**Actions to take:**
1) Answer these questions about the text on new philanthropy in Portuguese education:
(a) Who created EPIS, and in what year?
(b) Within which foundation was EDULOG "born"?
(c) Whom did the researchers already interview in a semi-structured interview?
2) Retype the part of the text on new philanthropy in Portuguese education starting at "In this presentation, EDULOG" and ending at "and participate in.".
3) Extend the text on new philanthropy in Portuguese education with new writing that follows on from its final sentence.

**Quoted passage:**
In this presentation, EDULOG and EPIS will be presented as examples of the emergence and affirmation of this new philanthropy dedicated to education in Portugal. More precisely, we will explore their cognitive approach to the educational system, what instruments they use and the networks they activate and participate in.
EDULOG and EPIS are particularly interesting cases to study the emergence of new philanthropy and educational governance. They are both fairly recent in the Portuguese educational landscape and both have acquired a growing and important visibility on the media, partly thanks to activities they promote and to the individual actors involved in their composition (from political decision-makers, business executives and philanthropists). EDULOG was ‘born’ within a Belmiro de Azevedo Foundation, a philanthropic foundation created by one of the richest businessman in Portugal, Belmiro de Azevedo (1938-2017). EDULOG presents itself as a think tank specifically devoted to education with a public ambition to influence the education policy agenda. EPIS- Entrepreneurs for Social Inclusion is an association created in 2016 by 100 entrepreneurs. Even if it is not a philanthropic foundation, EPIS includes in its governing bodies representatives of philanthropic foundations that have intervened, more or less directly, in the education system and in schools. Although there are some works that, directly or indirectly, mention them [e.g., Dias et al (2016), Barroso (2014), Antunes (2016), Viseu e Carvalho (2018)], we aim to better know their attempts to influence education governance. The empirical work, which is still in progress, is inspired by network ethnography (Hogan, 2016), by mapping actors and events promoted by these two structures, using internet searches (website documents, flyers, Facebook publications, press clipping, call for application for research projects, conferences, seminars, etc.). We conducted a semi-structured interview with EDULOG's Secretary-General, and we intend to interview EPIS Diretor. This procedure will be used mainly to characterize what they advocate for the educational system and which instruments are put in to action to get it done. Using network analysis (Scott, 2000), we plan to map EDULOG’ and EPIS’ actors connections to several social worlds, as business, academy and educational administration. This analysis will be used to capture philanthropic foundations networking.

(Records drawn from a dataset)
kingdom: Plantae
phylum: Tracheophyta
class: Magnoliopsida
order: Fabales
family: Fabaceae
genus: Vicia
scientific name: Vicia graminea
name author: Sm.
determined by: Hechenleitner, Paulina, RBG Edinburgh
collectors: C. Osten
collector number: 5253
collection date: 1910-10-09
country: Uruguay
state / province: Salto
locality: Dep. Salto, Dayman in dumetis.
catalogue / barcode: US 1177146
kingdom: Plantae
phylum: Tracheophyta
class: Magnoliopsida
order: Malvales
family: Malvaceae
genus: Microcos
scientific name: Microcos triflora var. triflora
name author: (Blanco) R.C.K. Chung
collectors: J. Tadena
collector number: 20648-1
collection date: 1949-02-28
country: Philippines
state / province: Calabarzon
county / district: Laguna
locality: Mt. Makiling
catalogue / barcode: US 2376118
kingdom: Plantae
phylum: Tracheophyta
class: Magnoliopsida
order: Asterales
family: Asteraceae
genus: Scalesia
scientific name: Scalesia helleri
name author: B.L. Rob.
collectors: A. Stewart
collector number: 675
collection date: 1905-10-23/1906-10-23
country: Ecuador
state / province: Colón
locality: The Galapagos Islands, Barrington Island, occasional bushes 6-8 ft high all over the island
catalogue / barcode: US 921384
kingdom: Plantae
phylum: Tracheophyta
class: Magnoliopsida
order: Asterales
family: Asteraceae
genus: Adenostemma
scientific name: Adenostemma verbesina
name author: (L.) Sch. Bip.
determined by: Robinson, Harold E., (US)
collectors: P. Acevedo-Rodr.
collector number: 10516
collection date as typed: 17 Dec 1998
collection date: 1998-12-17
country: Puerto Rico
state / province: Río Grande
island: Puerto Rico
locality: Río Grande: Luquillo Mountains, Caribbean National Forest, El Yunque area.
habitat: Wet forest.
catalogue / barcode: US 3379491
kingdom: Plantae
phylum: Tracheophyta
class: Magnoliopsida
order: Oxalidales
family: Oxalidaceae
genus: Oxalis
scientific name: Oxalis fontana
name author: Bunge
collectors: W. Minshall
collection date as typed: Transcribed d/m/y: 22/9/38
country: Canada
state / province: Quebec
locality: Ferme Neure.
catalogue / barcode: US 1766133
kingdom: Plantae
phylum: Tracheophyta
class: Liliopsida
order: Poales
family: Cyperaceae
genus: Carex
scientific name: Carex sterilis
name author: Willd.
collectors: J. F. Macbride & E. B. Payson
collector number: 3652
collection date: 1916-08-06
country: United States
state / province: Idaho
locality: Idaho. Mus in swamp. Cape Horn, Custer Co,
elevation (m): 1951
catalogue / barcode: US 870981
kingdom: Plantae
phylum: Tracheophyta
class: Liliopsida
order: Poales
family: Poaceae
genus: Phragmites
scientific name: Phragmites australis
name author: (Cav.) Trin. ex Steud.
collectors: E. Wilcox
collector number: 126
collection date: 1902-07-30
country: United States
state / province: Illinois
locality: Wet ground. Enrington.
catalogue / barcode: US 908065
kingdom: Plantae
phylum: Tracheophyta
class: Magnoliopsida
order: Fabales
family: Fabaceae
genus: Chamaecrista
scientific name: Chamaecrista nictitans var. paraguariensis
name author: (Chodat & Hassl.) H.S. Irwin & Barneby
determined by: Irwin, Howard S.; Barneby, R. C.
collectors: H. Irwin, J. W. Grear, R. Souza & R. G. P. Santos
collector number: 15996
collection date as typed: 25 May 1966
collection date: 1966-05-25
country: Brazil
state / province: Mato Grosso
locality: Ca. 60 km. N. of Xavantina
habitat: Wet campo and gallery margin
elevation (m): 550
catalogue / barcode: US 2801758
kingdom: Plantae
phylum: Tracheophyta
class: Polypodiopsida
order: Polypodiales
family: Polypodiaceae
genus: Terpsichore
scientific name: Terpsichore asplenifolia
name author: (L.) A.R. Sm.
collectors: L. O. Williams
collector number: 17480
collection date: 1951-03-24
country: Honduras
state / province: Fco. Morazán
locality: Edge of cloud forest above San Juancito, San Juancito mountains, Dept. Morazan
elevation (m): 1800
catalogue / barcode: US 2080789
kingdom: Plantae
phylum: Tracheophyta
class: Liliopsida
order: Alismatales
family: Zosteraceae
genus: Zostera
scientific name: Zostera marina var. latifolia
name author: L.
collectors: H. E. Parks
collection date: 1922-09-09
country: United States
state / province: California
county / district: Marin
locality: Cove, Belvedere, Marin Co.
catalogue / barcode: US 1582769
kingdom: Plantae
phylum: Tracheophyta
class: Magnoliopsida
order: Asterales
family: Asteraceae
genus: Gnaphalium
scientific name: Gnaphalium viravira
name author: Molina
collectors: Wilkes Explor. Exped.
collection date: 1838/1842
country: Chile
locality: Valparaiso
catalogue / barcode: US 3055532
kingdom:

**Answers to the exercises:**
1)
(a) EPIS was created by 100 entrepreneurs in 2016.
(b) EDULOG was "born" within the Belmiro de Azevedo Foundation.
(c) They interviewed EDULOG's Secretary-General.

2)
In this presentation, EDULOG and EPIS will be presented as examples of the emergence and affirmation of this new philanthropy dedicated to education in Portugal. More precisely, we will explore their cognitive approach to the educational system, what instruments they use and the networks they activate and participate in.

3)
The study identify, describes and analyses EDULOG’ and EPIS’ characteristics concerning three central dimensions of “new philanthropy”, namely: 1) the concerns with return on investment; 2) the development of new instruments, beyond the traditional funding provision; 3) the networking as a form of action. Data collection and analysis are still ongoing. Still, it is already possible to point out two trends: (a) The development of new instruments to achieve their purposes in spreading solutions for the education system: conferences, teacher training, calls for research funding, and free digital platforms (including data on school and students performances); (b) Both EDULOG’ and EPIS’ can be described as policy-networks as they bring together diverse social worlds involved, by interests or causes, with the education sector, namely, policy, philanthropy, business and academy. Results will be discussed in the context of the worldwide expansion and reconfiguration of philanthropic foundations (Stone & Moran, 2016), through which philanthropy has played an increasingly important role in the orientation and influence of education policies (Kotthoff & Klerides, 2015).